__DATA FOR PROCESSING__.
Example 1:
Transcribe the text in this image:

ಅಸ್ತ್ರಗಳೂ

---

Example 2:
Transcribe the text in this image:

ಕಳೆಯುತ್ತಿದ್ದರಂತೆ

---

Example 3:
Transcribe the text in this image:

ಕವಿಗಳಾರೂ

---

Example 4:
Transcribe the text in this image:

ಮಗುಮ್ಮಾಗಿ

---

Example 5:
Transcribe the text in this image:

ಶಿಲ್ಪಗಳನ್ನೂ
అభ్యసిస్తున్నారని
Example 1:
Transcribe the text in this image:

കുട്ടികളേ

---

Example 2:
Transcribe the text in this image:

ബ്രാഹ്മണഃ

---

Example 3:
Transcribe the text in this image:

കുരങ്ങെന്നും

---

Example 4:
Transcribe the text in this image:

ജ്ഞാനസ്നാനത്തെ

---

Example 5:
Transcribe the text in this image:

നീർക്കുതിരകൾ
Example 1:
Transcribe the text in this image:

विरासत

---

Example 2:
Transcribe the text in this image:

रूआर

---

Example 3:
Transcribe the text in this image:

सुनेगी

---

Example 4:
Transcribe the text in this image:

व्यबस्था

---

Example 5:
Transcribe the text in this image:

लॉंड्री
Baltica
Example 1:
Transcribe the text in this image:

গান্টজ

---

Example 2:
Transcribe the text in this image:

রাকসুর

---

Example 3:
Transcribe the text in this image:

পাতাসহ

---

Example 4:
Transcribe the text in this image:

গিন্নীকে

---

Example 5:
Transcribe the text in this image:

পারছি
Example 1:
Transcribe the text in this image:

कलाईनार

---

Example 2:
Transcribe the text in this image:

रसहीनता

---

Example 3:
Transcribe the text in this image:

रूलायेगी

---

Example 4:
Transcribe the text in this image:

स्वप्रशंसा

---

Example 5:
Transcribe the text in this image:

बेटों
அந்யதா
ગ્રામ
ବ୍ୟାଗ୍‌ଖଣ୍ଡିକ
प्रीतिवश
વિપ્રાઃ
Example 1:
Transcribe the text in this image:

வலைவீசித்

__TASK BRIEF__.
All records shown above are to be repeated exactly.

__EXERCISE ANSWER__.
Example 1:
Transcribe the text in this image:

ಅಸ್ತ್ರಗಳೂ

---

Example 2:
Transcribe the text in this image:

ಕಳೆಯುತ್ತಿದ್ದರಂತೆ

---

Example 3:
Transcribe the text in this image:

ಕವಿಗಳಾರೂ

---

Example 4:
Transcribe the text in this image:

ಮಗುಮ್ಮಾಗಿ

---

Example 5:
Transcribe the text in this image:

ಶಿಲ್ಪಗಳನ್ನೂ
అభ్యసిస్తున్నారని
Example 1:
Transcribe the text in this image:

കുട്ടികളേ

---

Example 2:
Transcribe the text in this image:

ബ്രാഹ്മണഃ

---

Example 3:
Transcribe the text in this image:

കുരങ്ങെന്നും

---

Example 4:
Transcribe the text in this image:

ജ്ഞാനസ്നാനത്തെ

---

Example 5:
Transcribe the text in this image:

നീർക്കുതിരകൾ
Example 1:
Transcribe the text in this image:

विरासत

---

Example 2:
Transcribe the text in this image:

रूआर

---

Example 3:
Transcribe the text in this image:

सुनेगी

---

Example 4:
Transcribe the text in this image:

व्यबस्था

---

Example 5:
Transcribe the text in this image:

लॉंड्री
Baltica
Example 1:
Transcribe the text in this image:

গান্টজ

---

Example 2:
Transcribe the text in this image:

রাকসুর

---

Example 3:
Transcribe the text in this image:

পাতাসহ

---

Example 4:
Transcribe the text in this image:

গিন্নীকে

---

Example 5:
Transcribe the text in this image:

পারছি
Example 1:
Transcribe the text in this image:

कलाईनार

---

Example 2:
Transcribe the text in this image:

रसहीनता

---

Example 3:
Transcribe the text in this image:

रूलायेगी

---

Example 4:
Transcribe the text in this image:

स्वप्रशंसा

---

Example 5:
Transcribe the text in this image:

बेटों
அந்யதா
ગ્રામ
ବ୍ୟାଗ୍‌ଖଣ୍ଡିକ
प्रीतिवश
વિપ્રાઃ
Example 1:
Transcribe the text in this image:

வலைவீசித்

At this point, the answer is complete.